**INSTRUCTIONS FOR THE TASK:** Give again, word for word, each line from the top of the listing through the line that holds "Submit Post".

**RECORDS SUPPLIED:**
----

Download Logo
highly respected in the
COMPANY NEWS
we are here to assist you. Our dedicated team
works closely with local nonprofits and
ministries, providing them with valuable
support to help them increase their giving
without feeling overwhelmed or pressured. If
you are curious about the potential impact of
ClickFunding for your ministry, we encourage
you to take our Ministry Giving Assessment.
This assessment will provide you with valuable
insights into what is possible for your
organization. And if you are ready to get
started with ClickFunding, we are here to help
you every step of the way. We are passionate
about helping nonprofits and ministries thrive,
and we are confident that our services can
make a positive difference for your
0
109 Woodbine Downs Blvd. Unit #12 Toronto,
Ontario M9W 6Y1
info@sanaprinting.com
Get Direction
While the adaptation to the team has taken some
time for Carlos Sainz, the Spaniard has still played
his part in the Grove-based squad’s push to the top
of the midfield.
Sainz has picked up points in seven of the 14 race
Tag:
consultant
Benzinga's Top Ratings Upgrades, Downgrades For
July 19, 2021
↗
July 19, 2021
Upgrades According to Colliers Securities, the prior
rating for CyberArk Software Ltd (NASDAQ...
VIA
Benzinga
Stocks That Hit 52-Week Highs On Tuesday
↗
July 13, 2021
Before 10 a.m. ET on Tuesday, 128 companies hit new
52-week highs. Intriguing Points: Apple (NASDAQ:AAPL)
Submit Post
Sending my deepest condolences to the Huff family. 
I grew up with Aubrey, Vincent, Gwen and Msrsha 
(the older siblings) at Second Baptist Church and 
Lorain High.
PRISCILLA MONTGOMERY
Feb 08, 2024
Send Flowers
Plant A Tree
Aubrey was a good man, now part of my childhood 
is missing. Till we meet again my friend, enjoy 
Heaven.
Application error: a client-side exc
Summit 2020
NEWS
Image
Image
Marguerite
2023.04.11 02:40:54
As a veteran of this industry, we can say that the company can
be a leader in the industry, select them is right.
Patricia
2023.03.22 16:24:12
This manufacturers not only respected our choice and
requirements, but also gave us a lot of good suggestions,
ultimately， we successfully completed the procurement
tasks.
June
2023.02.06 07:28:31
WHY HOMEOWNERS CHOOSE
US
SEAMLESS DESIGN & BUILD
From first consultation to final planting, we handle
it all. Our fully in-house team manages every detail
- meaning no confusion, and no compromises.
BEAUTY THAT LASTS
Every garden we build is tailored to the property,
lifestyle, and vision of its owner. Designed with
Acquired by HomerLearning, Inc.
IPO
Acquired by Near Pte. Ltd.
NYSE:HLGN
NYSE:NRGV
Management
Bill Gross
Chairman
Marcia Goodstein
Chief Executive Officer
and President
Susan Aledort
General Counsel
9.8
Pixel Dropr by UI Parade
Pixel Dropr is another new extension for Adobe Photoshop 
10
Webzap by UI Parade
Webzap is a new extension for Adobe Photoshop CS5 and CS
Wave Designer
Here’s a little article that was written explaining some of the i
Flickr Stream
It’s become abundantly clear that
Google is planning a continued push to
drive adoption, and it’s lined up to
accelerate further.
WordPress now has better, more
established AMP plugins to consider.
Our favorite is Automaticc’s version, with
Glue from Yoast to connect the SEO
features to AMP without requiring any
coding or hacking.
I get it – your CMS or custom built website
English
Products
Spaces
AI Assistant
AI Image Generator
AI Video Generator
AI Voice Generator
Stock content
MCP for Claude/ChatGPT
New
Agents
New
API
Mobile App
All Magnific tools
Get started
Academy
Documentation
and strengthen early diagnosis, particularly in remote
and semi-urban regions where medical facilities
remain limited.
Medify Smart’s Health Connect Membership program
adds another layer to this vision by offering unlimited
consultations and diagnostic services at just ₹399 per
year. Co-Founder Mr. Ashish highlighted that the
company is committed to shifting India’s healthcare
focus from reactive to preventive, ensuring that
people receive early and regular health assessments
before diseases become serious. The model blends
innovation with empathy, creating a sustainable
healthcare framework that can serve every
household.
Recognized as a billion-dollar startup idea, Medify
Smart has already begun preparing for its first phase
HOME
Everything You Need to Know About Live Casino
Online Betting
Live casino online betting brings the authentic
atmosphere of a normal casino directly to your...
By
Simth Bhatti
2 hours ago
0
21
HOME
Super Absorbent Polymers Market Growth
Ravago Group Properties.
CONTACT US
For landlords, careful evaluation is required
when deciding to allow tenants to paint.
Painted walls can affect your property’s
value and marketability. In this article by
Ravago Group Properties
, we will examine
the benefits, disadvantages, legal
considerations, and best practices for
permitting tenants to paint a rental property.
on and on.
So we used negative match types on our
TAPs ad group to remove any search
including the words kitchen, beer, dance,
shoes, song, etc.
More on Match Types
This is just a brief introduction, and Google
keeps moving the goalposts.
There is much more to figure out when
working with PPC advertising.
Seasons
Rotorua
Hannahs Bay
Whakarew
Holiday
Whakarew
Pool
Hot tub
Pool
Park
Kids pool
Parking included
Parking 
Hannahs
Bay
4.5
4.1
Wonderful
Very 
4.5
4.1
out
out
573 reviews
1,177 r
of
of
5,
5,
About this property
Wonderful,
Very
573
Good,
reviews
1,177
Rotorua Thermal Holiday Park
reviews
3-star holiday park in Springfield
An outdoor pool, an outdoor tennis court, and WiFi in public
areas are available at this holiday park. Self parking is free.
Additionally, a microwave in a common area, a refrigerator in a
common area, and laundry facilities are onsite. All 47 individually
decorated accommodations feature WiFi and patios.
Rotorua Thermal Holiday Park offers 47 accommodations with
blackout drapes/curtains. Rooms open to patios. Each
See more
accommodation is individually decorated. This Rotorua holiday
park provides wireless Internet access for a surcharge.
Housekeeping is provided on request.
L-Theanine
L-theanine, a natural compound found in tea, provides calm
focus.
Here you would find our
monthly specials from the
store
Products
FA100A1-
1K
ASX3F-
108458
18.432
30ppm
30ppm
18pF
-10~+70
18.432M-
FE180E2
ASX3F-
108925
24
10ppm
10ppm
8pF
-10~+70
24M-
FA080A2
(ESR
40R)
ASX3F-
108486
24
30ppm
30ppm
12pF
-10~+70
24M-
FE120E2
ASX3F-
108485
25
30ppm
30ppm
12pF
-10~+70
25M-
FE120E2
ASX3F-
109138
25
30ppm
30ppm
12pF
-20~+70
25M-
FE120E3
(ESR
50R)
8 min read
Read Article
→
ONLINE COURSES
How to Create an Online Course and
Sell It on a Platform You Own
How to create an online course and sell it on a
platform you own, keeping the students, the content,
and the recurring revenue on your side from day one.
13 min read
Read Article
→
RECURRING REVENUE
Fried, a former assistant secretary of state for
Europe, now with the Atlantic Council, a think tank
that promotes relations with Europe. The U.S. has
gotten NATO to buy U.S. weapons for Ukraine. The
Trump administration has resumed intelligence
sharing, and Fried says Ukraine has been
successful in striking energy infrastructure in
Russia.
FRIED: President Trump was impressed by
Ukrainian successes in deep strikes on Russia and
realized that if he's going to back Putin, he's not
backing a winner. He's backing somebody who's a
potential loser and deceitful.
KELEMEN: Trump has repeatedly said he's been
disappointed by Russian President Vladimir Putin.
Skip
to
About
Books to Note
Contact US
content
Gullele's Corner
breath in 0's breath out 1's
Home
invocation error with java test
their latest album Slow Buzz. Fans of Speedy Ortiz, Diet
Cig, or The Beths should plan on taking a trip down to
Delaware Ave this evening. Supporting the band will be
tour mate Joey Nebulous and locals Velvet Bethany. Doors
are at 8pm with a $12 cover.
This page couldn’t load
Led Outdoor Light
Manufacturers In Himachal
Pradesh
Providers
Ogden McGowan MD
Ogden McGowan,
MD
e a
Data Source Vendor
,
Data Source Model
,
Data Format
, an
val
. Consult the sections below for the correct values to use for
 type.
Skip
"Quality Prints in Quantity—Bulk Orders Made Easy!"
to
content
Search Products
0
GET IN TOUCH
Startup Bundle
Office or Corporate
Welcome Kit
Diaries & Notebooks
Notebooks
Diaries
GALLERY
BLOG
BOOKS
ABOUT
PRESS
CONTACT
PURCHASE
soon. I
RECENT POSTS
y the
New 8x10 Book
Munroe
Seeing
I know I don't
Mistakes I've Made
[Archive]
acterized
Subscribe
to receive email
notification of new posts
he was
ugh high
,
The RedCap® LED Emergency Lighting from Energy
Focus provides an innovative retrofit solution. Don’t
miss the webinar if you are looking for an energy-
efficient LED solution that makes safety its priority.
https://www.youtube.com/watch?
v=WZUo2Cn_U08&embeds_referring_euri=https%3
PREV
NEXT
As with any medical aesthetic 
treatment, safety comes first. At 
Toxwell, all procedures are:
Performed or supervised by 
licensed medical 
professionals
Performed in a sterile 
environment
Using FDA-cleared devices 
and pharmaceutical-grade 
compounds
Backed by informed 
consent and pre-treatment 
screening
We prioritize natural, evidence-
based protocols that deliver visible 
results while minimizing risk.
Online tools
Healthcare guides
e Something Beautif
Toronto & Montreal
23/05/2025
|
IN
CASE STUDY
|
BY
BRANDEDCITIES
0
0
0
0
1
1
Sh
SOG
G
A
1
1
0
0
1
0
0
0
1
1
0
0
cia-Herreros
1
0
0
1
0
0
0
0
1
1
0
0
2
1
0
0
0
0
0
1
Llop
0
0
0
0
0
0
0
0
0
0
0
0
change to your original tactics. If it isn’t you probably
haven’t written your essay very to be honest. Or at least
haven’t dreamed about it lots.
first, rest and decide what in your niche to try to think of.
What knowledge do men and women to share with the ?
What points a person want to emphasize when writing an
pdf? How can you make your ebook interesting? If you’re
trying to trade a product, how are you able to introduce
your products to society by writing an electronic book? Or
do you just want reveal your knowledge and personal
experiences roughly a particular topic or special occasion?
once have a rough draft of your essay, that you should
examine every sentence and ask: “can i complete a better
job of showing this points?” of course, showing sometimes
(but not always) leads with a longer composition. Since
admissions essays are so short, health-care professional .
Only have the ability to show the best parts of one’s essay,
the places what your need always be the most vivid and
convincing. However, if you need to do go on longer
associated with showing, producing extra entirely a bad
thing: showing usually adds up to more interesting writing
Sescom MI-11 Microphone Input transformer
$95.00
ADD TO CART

----

**RESULT OF THIS TASK:**
Download Logo
highly respected in the
COMPANY NEWS
we are here to assist you. Our dedicated team
works closely with local nonprofits and
ministries, providing them with valuable
support to help them increase their giving
without feeling overwhelmed or pressured. If
you are curious about the potential impact of
ClickFunding for your ministry, we encourage
you to take our Ministry Giving Assessment.
This assessment will provide you with valuable
insights into what is possible for your
organization. And if you are ready to get
started with ClickFunding, we are here to help
you every step of the way. We are passionate
about helping nonprofits and ministries thrive,
and we are confident that our services can
make a positive difference for your
0
109 Woodbine Downs Blvd. Unit #12 Toronto,
Ontario M9W 6Y1
info@sanaprinting.com
Get Direction
While the adaptation to the team has taken some
time for Carlos Sainz, the Spaniard has still played
his part in the Grove-based squad’s push to the top
of the midfield.
Sainz has picked up points in seven of the 14 race
Tag:
consultant
Benzinga's Top Ratings Upgrades, Downgrades For
July 19, 2021
↗
July 19, 2021
Upgrades According to Colliers Securities, the prior
rating for CyberArk Software Ltd (NASDAQ...
VIA
Benzinga
Stocks That Hit 52-Week Highs On Tuesday
↗
July 13, 2021
Before 10 a.m. ET on Tuesday, 128 companies hit new
52-week highs. Intriguing Points: Apple (NASDAQ:AAPL)
Submit Post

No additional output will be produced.